Start by Creating Calm
Reframe Your Thoughts: You’re Just Imaginative! Some of us have a brain that goes into overdrive, considering every possible outcome. “It’s easy to think of this as a defect”, says expert Alice Boyes, Ph.D., author of The Healthy Mind Toolkit ($13, Amazon) and The Anxiety Toolkit ($30, Amazon). “But overthinking is an evolutionary advantage —if you detect a potential danger, you’re not supposed to stop thinking about it.” In fact, this trait is linked with greater powers of imagination. Just knowing it isn’t a character flaw is the first step toward cultivating the strongest weapon against intrusive thoughts: self-kindness.
Extend Empathy to Yourself. Overthinkers tend to believe that being hard on themselves motivates them to do better. But just the opposite is true. “Giving yourself a compassionate message—even a simple, Don’t beat yourself up—increases motivation”, says Boyes, who suggests identifying a perceived mistake you can’t stop churning in your head and writing about it for three minutes from a compassionate perspective. “Extending understanding to yourself helps put the brakes on overthinking.”
Use a ‘Worry Window.’ “Intrusive thoughts often happen when we’re trying to focus on something else.

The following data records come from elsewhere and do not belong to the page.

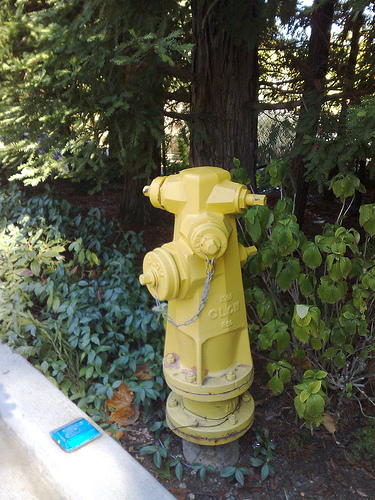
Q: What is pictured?
A: Fire hydrant.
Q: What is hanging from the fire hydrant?
A: Chain.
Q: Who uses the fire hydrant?
A: Firemen.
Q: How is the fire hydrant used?
A: To put out fires.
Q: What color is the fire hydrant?
A: Yellow.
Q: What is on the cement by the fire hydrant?
A: A blue reflector.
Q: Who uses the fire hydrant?
A: Fire fighters.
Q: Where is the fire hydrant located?
A: By the side of the road.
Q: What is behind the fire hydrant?
A: Trees.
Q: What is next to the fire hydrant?
A: Plants.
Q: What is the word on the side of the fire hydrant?
A: Glow.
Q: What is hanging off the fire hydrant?
A: A chain.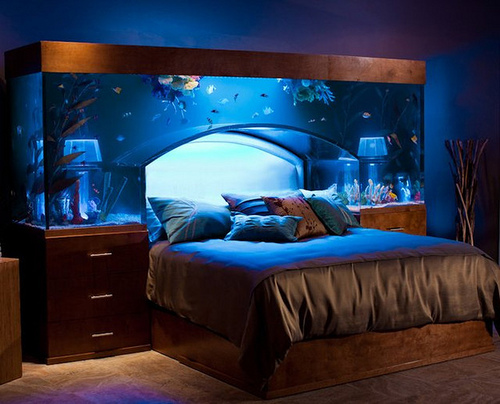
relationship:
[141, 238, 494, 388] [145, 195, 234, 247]
bed has pillow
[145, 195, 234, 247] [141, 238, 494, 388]
pillow are on bed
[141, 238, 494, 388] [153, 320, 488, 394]
bed on frame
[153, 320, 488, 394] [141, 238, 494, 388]
frame under bed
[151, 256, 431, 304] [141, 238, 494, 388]
blanket on bed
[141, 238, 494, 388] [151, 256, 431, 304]
bed under blanket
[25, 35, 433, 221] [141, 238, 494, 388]
aquarium above bed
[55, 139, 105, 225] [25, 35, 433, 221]
left lamp behind aquarium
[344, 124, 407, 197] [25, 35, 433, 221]
right lamp behind aquarium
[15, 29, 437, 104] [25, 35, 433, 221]
wood on top of aquarium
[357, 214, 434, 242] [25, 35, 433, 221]
right drawers are underneath aquarium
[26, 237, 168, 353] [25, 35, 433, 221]
left drawers are underneath aquarium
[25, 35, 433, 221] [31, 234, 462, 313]
aquarium on drawers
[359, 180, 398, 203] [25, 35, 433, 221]
coral in aquarium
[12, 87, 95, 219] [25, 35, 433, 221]
plants in aquarium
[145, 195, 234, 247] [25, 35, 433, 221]
pillow are under aquarium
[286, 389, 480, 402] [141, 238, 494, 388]
carpet under bed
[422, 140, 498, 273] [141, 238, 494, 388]
plant next to bed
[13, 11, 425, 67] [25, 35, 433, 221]
wall behind aquarium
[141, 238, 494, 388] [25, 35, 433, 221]
bed in front of aquarium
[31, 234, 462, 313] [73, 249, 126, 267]
drawers have handles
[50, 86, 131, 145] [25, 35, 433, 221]
water in aquarium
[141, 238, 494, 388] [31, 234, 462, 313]
bed next to drawers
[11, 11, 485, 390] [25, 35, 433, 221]
bedroom has aquarium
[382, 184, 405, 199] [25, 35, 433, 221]
fish in aquarium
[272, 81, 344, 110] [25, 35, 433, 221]
coral near top of aquarium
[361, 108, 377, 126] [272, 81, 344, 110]
fish near coral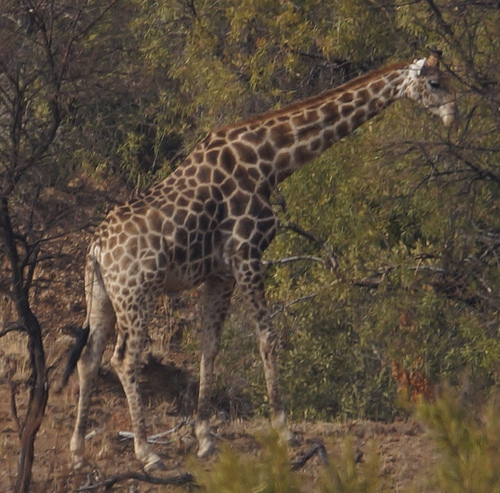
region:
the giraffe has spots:
[53, 69, 493, 414]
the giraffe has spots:
[88, 44, 449, 283]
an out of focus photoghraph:
[19, 41, 489, 486]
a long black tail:
[52, 307, 104, 384]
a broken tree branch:
[73, 442, 353, 490]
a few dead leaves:
[388, 336, 445, 431]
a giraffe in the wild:
[48, 25, 468, 485]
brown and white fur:
[98, 203, 218, 258]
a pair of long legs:
[191, 265, 339, 468]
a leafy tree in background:
[99, 19, 479, 285]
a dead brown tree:
[5, 0, 114, 475]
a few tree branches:
[286, 216, 350, 310]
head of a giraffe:
[392, 45, 470, 141]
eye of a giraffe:
[420, 73, 449, 94]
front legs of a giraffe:
[181, 281, 309, 467]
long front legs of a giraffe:
[179, 296, 312, 457]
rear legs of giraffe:
[67, 301, 169, 480]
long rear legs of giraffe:
[57, 302, 172, 479]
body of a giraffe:
[81, 155, 281, 282]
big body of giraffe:
[93, 184, 272, 292]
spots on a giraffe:
[114, 206, 260, 261]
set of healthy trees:
[328, 276, 464, 389]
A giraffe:
[191, 138, 319, 347]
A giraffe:
[121, 216, 217, 330]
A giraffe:
[100, 159, 191, 349]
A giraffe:
[108, 232, 271, 429]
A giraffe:
[113, 117, 238, 330]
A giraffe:
[183, 207, 289, 426]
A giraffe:
[183, 230, 229, 373]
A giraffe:
[163, 153, 231, 315]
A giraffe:
[147, 178, 227, 272]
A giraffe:
[85, 160, 228, 407]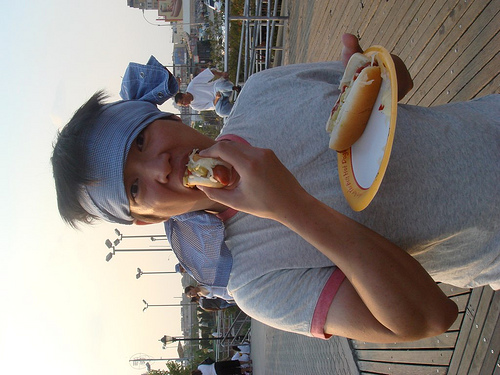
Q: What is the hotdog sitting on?
A: A plate.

Because we’re so used to pushing them away, we never give them our full attention”, reveals psychologist David Carbonell, Ph.D., author of The Worry Trick ($14, Amazon) and Outsmart Your Anxious Brain ($13, Amazon), who recommends scheduling 10-minute windows of time, ideally twice a day, during which you can worry with freedom. This is most effective done aloud. “When our worries stay unspoken, they repeat on a loop”, he says. “Saying them out loud stops that cycle and lowers our anxiety.”
Here’s How to Take Action
List Your Options. To move from “analysis paralysis” to problem-solving, ask yourself what your three best choices are, urges Boyes. For example, if you’re worried your parent’s home health aide isn’t living up to your expectations, list your options (such as give her more time, ask for a replacement, give her a daily checklist). A short list of ideally three, and no more than six, concrete actions helps stop second-guessing and boosts our confidence.
Your Decisions Are Good. “Overthinkers believe, If I continue thinking about this, I’ll find the ideal solution,” says Carbonell. “But when we go down this path, we’re less likely to reach our goal.” To curb the pursuit of the impossible perfect solution, practice being decisive about small stuff, like which movie to watch. Says Boyes, “The more we practice letting go, the more mental flexibility we develop.”
Let Go of Fear. Behind so much overthinking is a fear of uncertainty, says Bible teacher Joyce Meyer, author of The Everyday Life Bible ($31, Amazon). But thinking about something excessively only leaves us more fearful, she says, while choosing to pray instead “makes us bold—we realize we don’t have to be afraid of making mistakes.” Mindfulness is just as vital: Watch the wind rustle the trees or listen to your breath. Says Boyes, “Over time, you’ll learn to return to the present— to stop overthinking and enjoy the serenity of the moment.”